TASK PROMPT
Reproduce the lines below word for word, leaving out the pictures.

RAW DATA
━━━━━━━━━━━━━━━━━━━━━━━━━━━━━━

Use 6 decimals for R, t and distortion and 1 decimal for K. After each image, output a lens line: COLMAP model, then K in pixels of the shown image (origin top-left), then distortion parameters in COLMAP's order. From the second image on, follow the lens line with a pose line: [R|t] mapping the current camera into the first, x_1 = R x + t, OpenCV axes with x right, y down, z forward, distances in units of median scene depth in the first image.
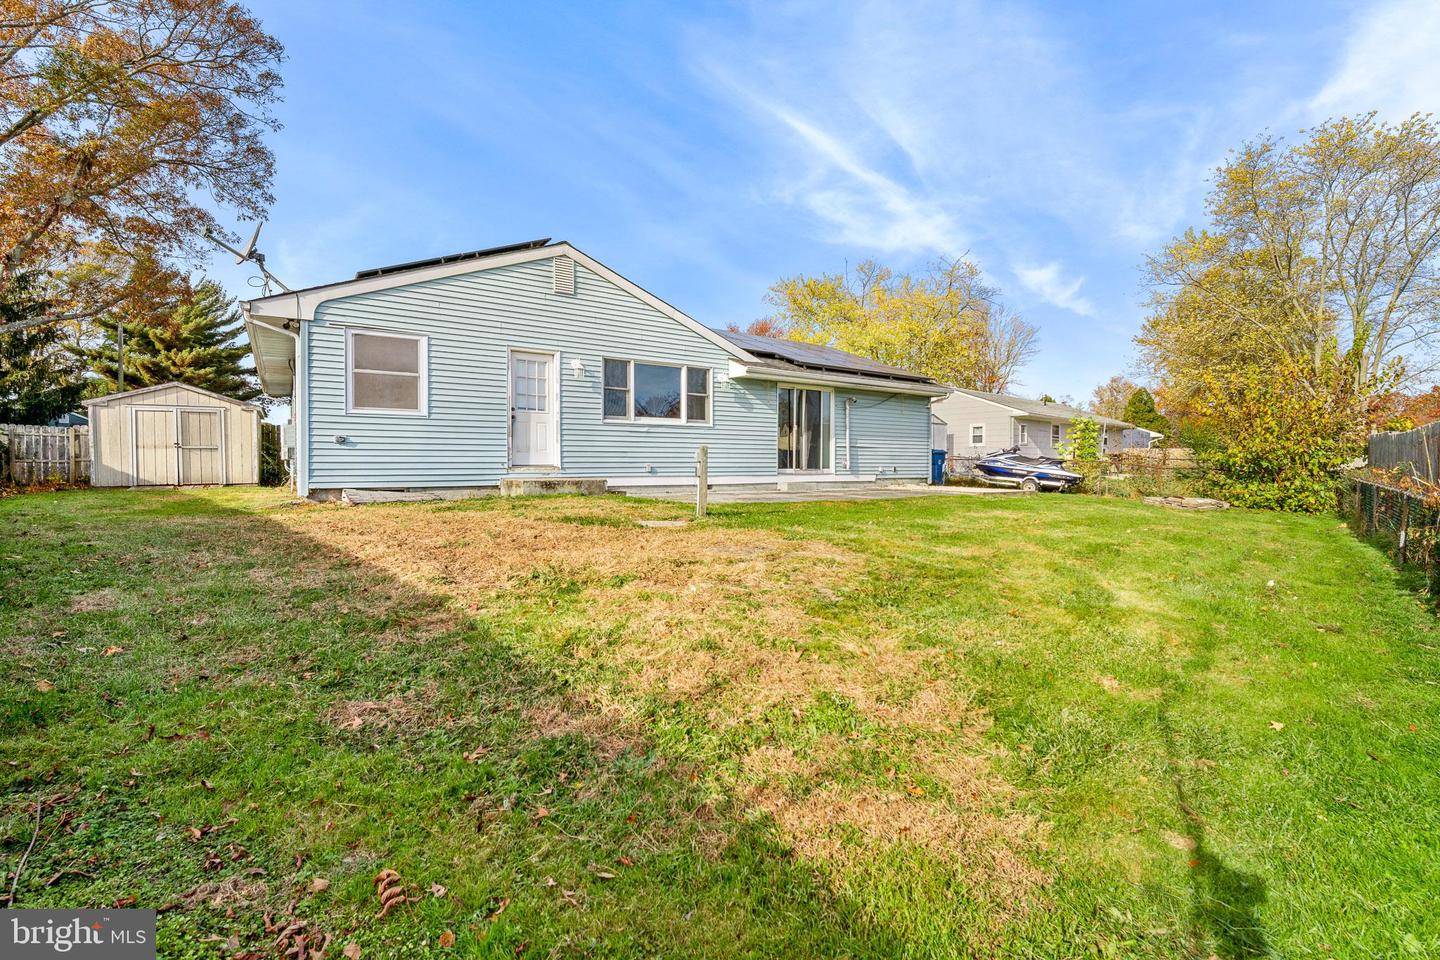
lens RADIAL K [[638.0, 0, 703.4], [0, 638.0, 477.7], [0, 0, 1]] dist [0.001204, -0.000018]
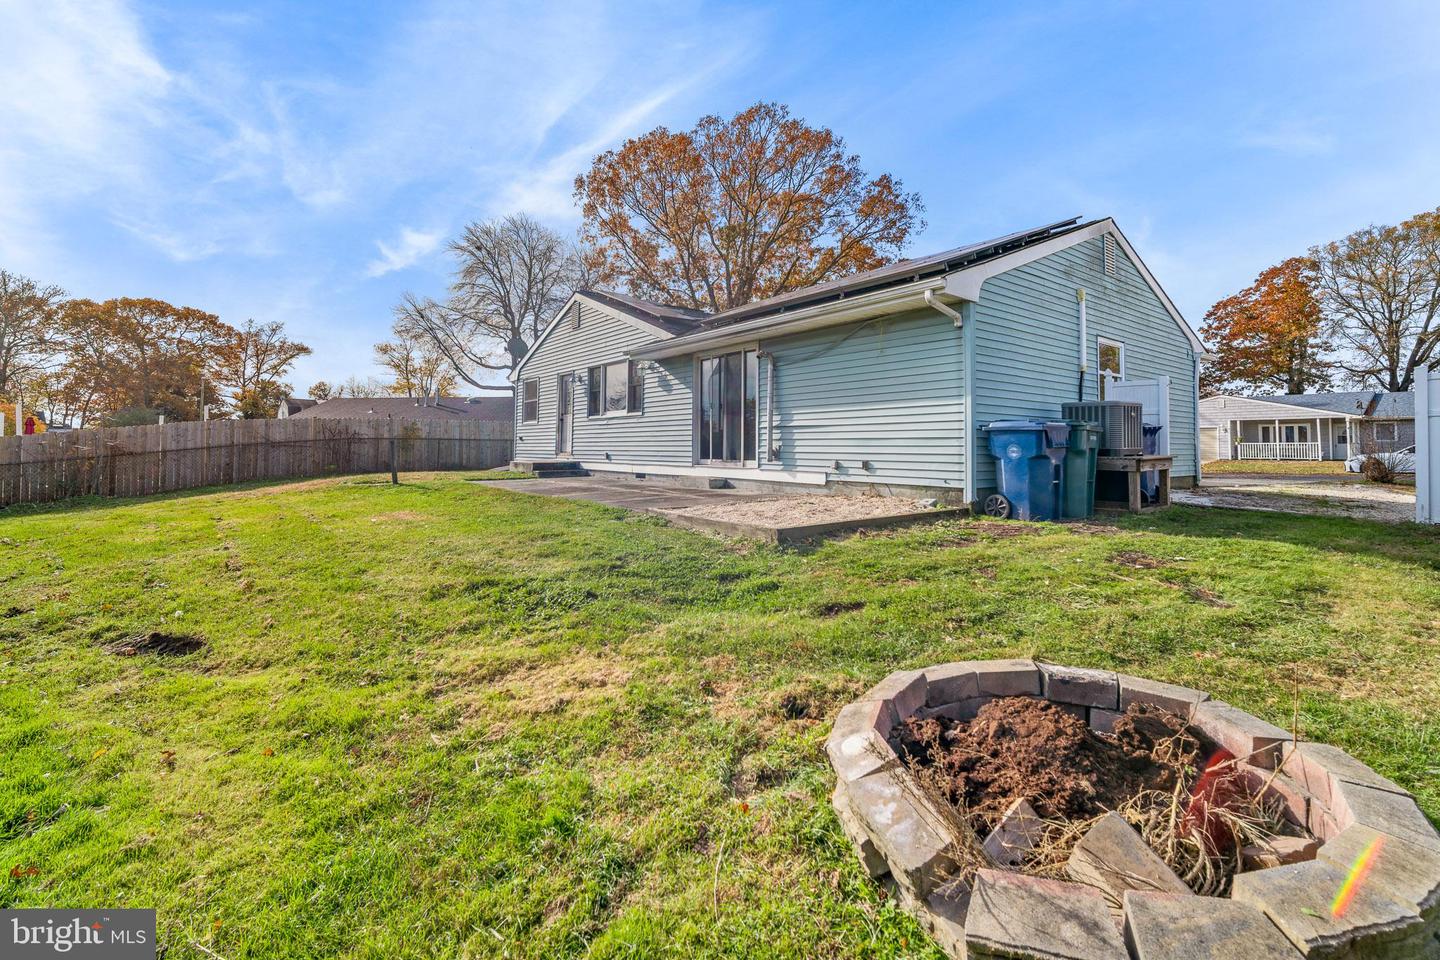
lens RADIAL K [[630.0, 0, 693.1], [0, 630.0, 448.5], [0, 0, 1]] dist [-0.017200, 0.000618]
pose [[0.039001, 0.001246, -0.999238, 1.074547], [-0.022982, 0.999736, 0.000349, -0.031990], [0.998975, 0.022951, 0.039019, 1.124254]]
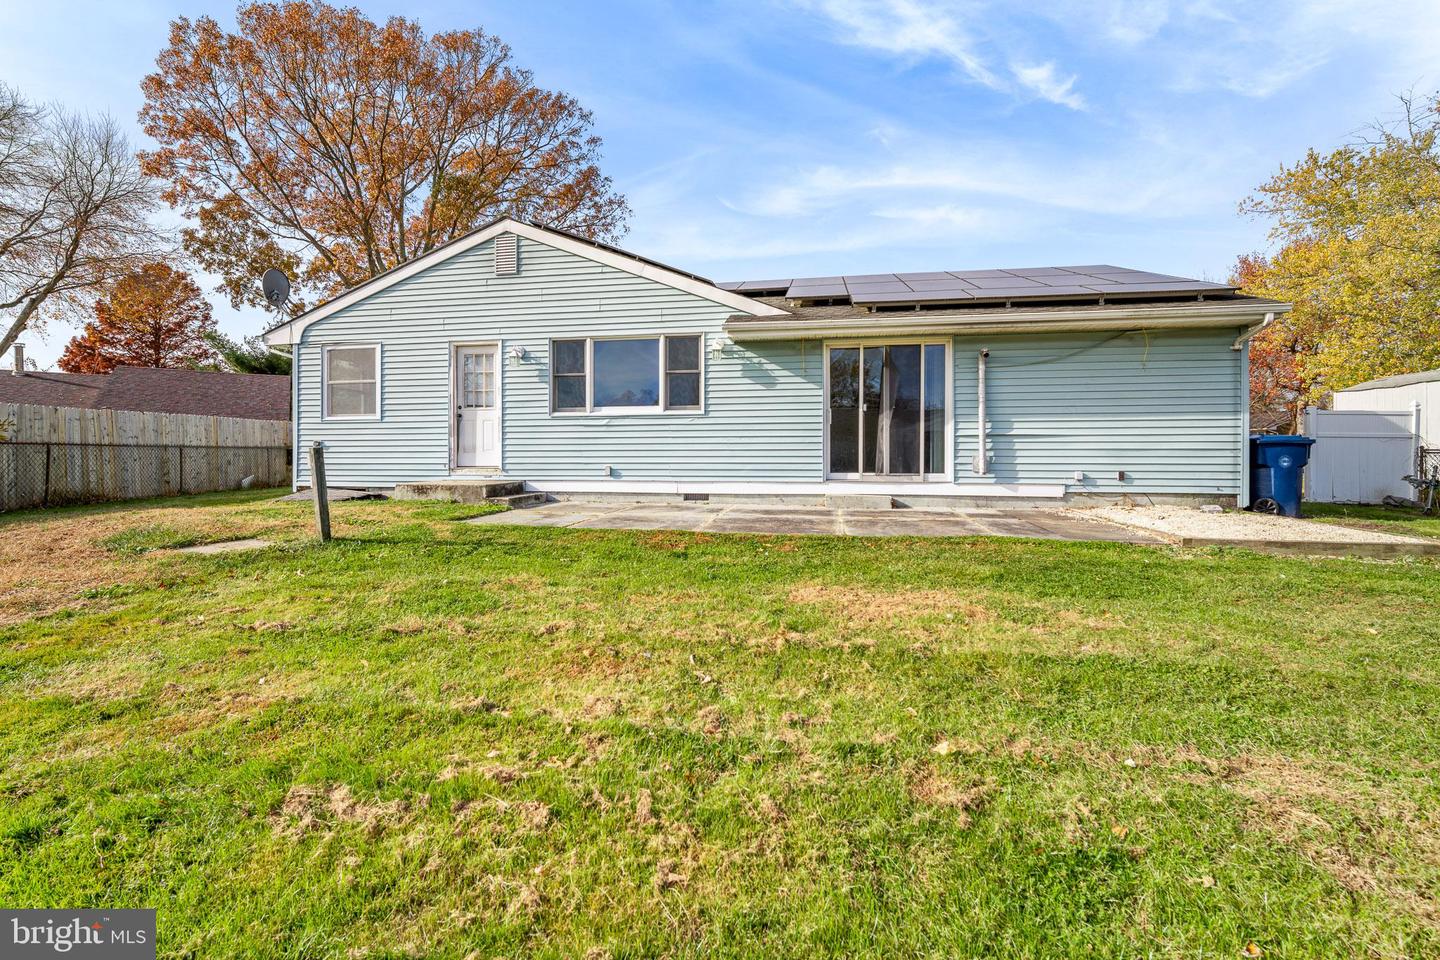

━━━━━━━━━━━━━━━━━━━━━━━━━━━━━━

ANSWER TO THE PROBLEM
Use 6 decimals for R, t and distortion and 1 decimal for K. After each image, output a lens line: COLMAP model, then K in pixels of the shown image (origin top-left), then distortion parameters in COLMAP's order. From the second image on, follow the lens line with a pose line: [R|t] mapping the current camera into the first, x_1 = R x + t, OpenCV axes with x right, y down, z forward, distances in units of median scene depth in the first image.
lens RADIAL K [[638.0, 0, 703.4], [0, 638.0, 477.7], [0, 0, 1]] dist [0.001204, -0.000018]
lens RADIAL K [[630.0, 0, 693.1], [0, 630.0, 448.5], [0, 0, 1]] dist [-0.017200, 0.000618]
pose [[0.039001, 0.001246, -0.999238, 1.074547], [-0.022982, 0.999736, 0.000349, -0.031990], [0.998975, 0.022951, 0.039019, 1.124254]]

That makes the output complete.